In a rare outing for Indian cuisine we were torn between Michelin starred Trishna and its newer sibling, Gymkhana, which was recently crowned the restaurant of the year at the National Restaurant Awards, sitting at the summit of the top 100 list. It was this that swayed us to Mayfair based Gymkhana despite us initially preferring the seafood heavy Trishna menu. I thought booking at relatively short notice would be a problem but luckily we managed to get a table for lunch at midday which fit in ideally with our plans.

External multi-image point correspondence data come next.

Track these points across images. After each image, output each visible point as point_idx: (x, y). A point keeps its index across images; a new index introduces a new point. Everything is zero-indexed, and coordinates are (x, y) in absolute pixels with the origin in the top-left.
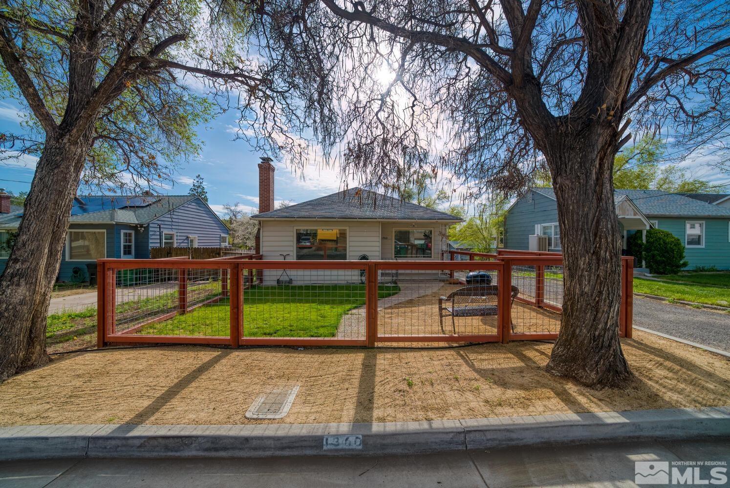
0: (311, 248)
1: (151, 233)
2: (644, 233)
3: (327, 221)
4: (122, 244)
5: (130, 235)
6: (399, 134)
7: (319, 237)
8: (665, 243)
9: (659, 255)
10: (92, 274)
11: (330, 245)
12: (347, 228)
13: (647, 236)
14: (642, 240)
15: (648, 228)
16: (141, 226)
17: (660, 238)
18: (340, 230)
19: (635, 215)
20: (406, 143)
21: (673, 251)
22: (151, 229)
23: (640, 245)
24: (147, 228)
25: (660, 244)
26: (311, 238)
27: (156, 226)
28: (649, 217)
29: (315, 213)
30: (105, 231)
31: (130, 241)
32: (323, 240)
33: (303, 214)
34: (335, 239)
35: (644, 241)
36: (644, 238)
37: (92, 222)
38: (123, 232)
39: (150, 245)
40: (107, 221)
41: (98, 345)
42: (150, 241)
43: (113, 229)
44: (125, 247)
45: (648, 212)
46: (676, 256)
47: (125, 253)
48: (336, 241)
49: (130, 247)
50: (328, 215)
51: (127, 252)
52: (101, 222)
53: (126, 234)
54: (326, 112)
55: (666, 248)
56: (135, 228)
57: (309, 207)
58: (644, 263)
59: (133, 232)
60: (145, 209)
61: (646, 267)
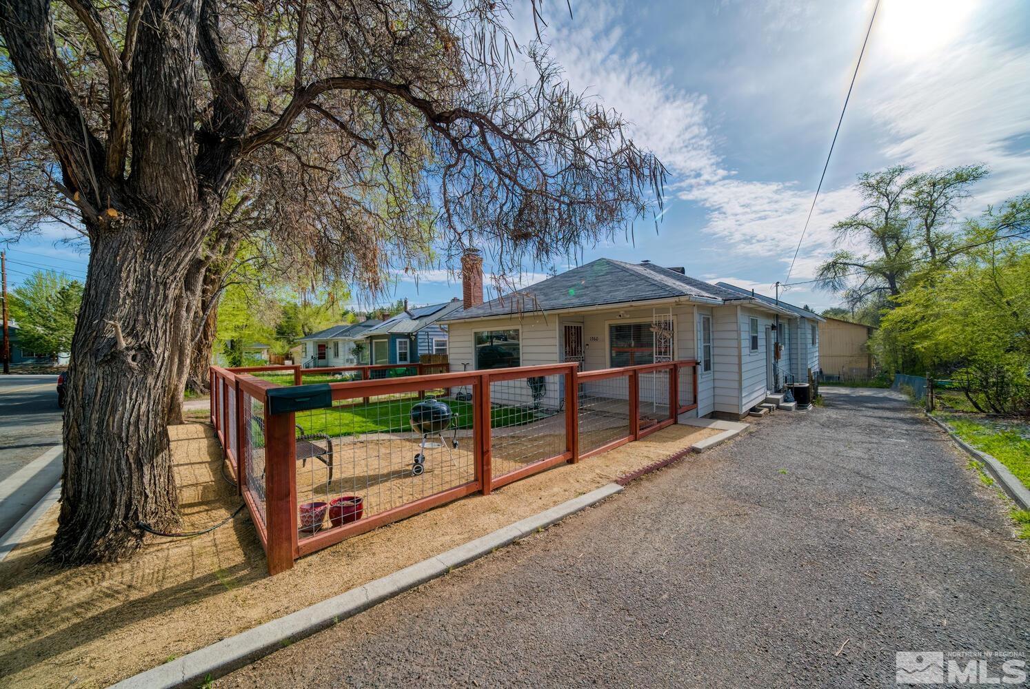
1: (420, 341)
4: (398, 351)
5: (405, 342)
12: (520, 327)
16: (413, 334)
22: (419, 337)
24: (416, 336)
27: (424, 333)
30: (387, 340)
31: (406, 348)
33: (480, 312)
38: (398, 340)
39: (419, 352)
42: (419, 348)
43: (389, 338)
44: (400, 354)
47: (401, 360)
49: (406, 354)
50: (498, 311)
51: (403, 358)
53: (401, 343)
56: (408, 336)
59: (408, 340)
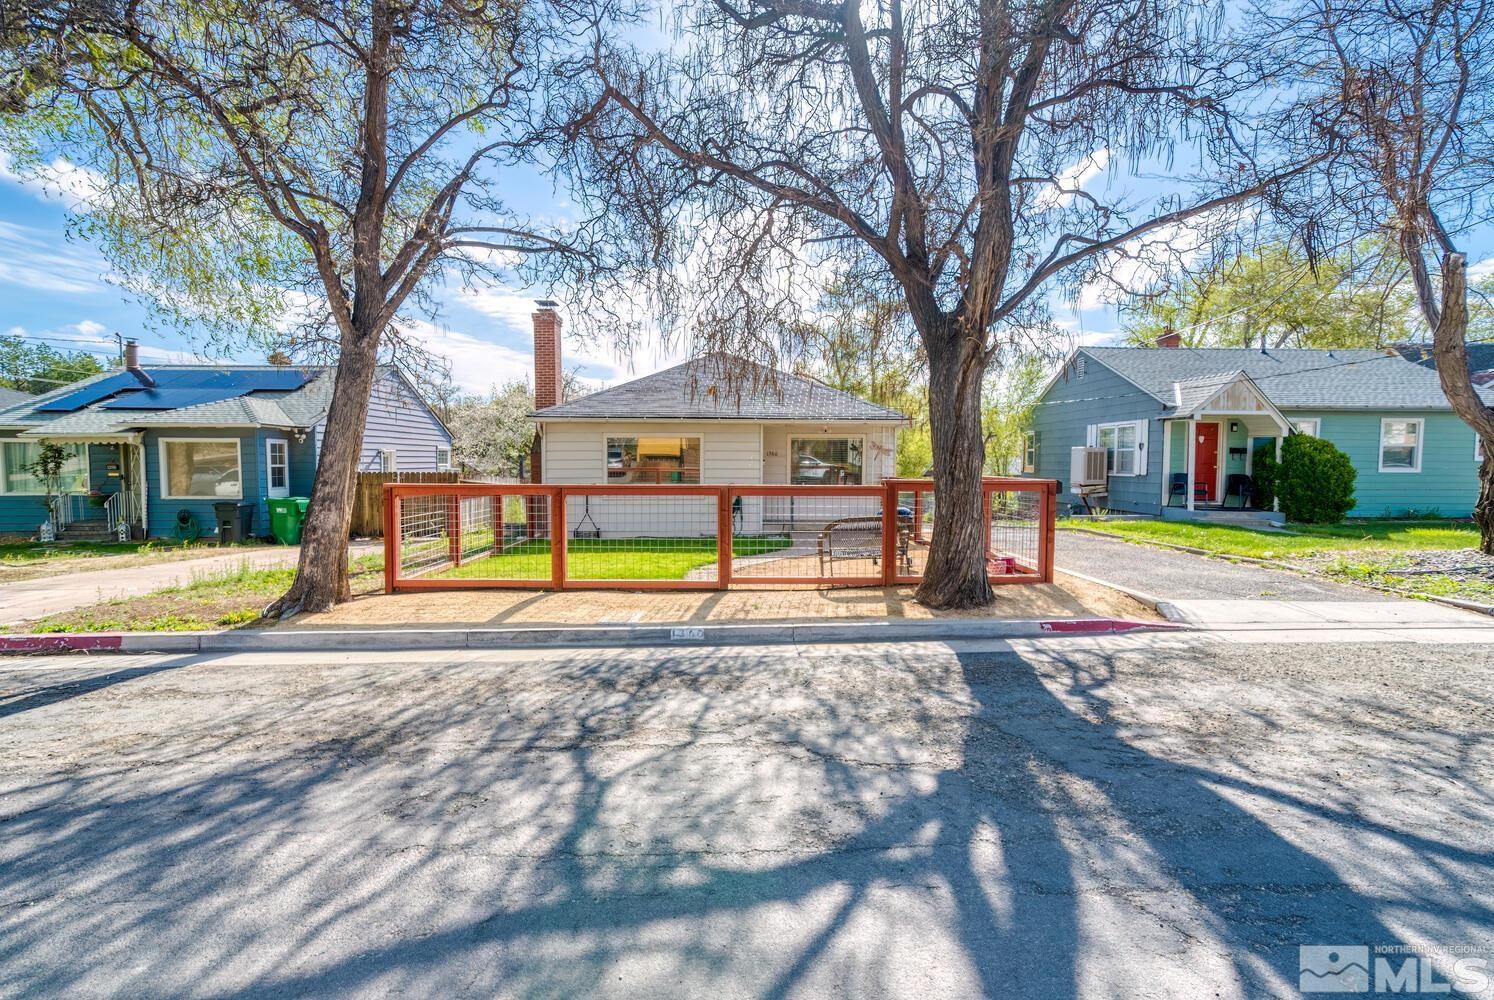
0: (624, 474)
2: (1280, 443)
3: (664, 422)
4: (270, 466)
5: (281, 446)
6: (770, 304)
7: (640, 451)
8: (1312, 460)
9: (1301, 485)
10: (225, 523)
11: (665, 466)
12: (701, 436)
13: (1283, 449)
14: (1274, 458)
15: (1285, 433)
16: (301, 431)
17: (1304, 455)
18: (689, 439)
19: (1259, 407)
20: (782, 316)
21: (1328, 479)
23: (1272, 467)
24: (312, 435)
25: (1303, 465)
26: (623, 452)
28: (1286, 412)
29: (642, 408)
30: (237, 440)
31: (281, 460)
32: (650, 457)
33: (620, 409)
34: (678, 454)
35: (1279, 460)
36: (1278, 452)
37: (213, 422)
38: (269, 442)
40: (242, 422)
41: (386, 589)
43: (251, 437)
44: (274, 471)
45: (1285, 403)
46: (1332, 487)
47: (274, 484)
48: (679, 459)
49: (281, 471)
50: (664, 411)
51: (278, 482)
52: (230, 423)
53: (273, 446)
54: (665, 278)
55: (1314, 472)
56: (288, 434)
57: (630, 395)
58: (1276, 501)
59: (286, 442)
60: (294, 394)
61: (1280, 510)
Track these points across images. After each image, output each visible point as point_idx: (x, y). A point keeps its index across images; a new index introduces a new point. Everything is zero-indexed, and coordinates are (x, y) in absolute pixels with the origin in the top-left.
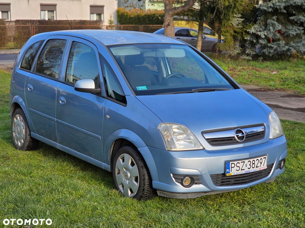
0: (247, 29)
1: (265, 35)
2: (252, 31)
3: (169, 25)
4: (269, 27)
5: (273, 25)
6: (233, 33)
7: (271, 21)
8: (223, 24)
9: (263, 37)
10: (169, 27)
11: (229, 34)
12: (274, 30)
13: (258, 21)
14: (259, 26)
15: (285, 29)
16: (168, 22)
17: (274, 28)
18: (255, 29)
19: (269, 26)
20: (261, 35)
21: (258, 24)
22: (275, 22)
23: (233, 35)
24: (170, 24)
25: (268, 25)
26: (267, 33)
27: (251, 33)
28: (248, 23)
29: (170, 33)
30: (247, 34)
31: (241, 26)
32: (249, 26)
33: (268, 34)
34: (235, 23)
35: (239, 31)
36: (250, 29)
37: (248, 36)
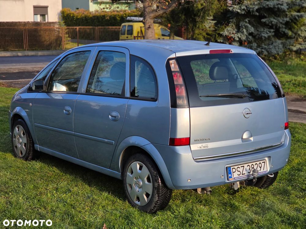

Gymkhana serves contemporary Indian cuisine using seasonal British ingredients, with a strong focus in the tandoori oven and sharing dishes. The interior of Gymkhana is dominated by dark wooden panels, hunting trophies and ceiling fans in references to British Raj India. There is a an array of interesting cocktails on offer using exotic fruits and spices but being relatively early we stuck to old favourites, alphonso mango lassi topped with pistachio and a sweet lassi.
A set menu or the a la carte is offered during lunch service, we opted for the 3 courses for £25 which contained most of what caught our interest from the a la carte. A snack of cassava, lentil & potato papad were served with shrimp chutney & mango chutney was served before the starters. I preferred the spicy shrimp chutney whilst Mrs Nom preferred the sweet mango.
The starters arrived soon after and I was glad I made the decision to skip breakfast when I saw the portion sizes. We chose duck egg bhurji with lobster and malabar paratha and a dosa with chettinad duck & coconut chutney. The duck egg bhugji was a rich creamy scrambled egg littered with small lobster pieces which we mopped up with the extremely good malabar paratha bread. The duck with and coconut chutney was well spiced and fragrant but the dosa let it down slightly by being too oily.
After a short break the mains and sides arrived and kept on arriving, the whole table was soon filled with food and we both declared we’re never going to finish it all simultaneously! There was one dish that was an automatic choice being the kid goat methi keema with salli, pao and additional bheja (brains). The mince kid goat was given an added richness by the brain and it was recommended to be eating in the pao (sweet bread roll) sort of like a slider. I actually preferred to eat the kid goat with rice as I felt it was a little dry in the pao.
We chose the tandoori guinea fowl breast, leg & green mango chat, mint coriander chutney as the other main. This was slightly too spicy for Mrs Nom and this was quickly spotted by the helpful service who offered a cooling pomegranate & mint raita to offset it. I found the spicing just right and the guinea fowl was grilled perfectly without drying out the meat. The mains were served with dal maharani, palak paneer, basmati rice and a naan bread basket. The sides were generous to say the least and we would have been happy with them being half the size as it felt we were wasting a lot.
To finish we picked the lightest dessert on the menu despite being at bursting point. The rose kulfi, rose Jelly, vermicelli, basundi, and wild basil seeds was light and fragrantly sweet. The service was on point without being overbearing and it was good to see that the dishes, many with street food origins retained its rugged charm rather than being dainty. For a set lunch it is certainly extremely good value.